Moins de deux ans après l'arrêt des médicaments contre l'obésité, les problèmes de poids et de santé réapparaissent, selon une étude
information fournie par Reuters 08/01/2026 à 00:30

((Traduction automatisée par Reuters à l'aide de l'apprentissage automatique et de l'IA générative, veuillez vous référer à l'avertissement suivant: https://bit.ly/rtrsauto)) par Nancy Lapid

Lorsque les patients arrêtent de prendre des médicaments amaigrissants, les effets bénéfiques de ces médicaments sur le poids et d'autres problèmes de santé disparaissent en l'espace de deux ans, selon une vaste analyse de recherches antérieures.
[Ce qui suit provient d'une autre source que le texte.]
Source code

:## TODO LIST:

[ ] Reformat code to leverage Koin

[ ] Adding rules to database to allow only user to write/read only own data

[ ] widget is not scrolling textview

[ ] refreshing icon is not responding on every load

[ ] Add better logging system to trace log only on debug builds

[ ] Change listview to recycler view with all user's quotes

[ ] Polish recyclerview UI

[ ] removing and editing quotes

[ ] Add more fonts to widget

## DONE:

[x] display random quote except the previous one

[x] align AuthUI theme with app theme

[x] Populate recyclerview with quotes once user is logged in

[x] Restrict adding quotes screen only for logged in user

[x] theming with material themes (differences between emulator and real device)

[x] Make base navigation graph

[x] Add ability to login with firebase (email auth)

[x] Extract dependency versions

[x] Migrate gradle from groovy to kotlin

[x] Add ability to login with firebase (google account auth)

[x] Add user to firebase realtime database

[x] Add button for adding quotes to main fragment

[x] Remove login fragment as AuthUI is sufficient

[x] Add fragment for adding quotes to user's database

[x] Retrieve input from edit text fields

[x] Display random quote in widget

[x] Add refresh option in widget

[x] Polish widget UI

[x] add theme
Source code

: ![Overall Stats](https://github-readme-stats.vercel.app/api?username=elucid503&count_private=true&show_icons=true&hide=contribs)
En examinant les données de 9 341 patients obèses ou en surpoids traités dans 37 études avec l'un des 18 différents médicaments amaigrissants, les chercheurs ont constaté qu'ils reprenaient en moyenne près d'une livre (0,4 kg) par mois après l'arrêt des médicaments, et qu'ils devaient retrouver leur poids d'avant le traitement au bout de 1,7 an.

Les facteurs de risque pour la santé cardiaque, tels que la tension artérielle et le taux de cholestérol, qui ont bénéficié des médicaments, devraient revenir à leur niveau d'avant le traitement dans un délai moyen de 1,4 an après l'arrêt des médicaments, selon un rapport de l'étude publié dans The BMJ.

Environ la moitié des patients avaient pris des médicaments GLP-1, dont 1 776 ont reçu les nouveaux médicaments plus efficaces, le semaglutide, vendu sous le nom d'Ozempic et de Wegovy par Novo Nordisk NOVOb.CO , et le tirzepatide, vendu sous le nom de Mounjaro et de Zepbound par Eli Lilly LLY.N .

Le taux de reprise de poids était plus rapide avec le semaglutide et le tirzepatide, avec une moyenne de près de 1,8 livres (0,8 kg) par mois.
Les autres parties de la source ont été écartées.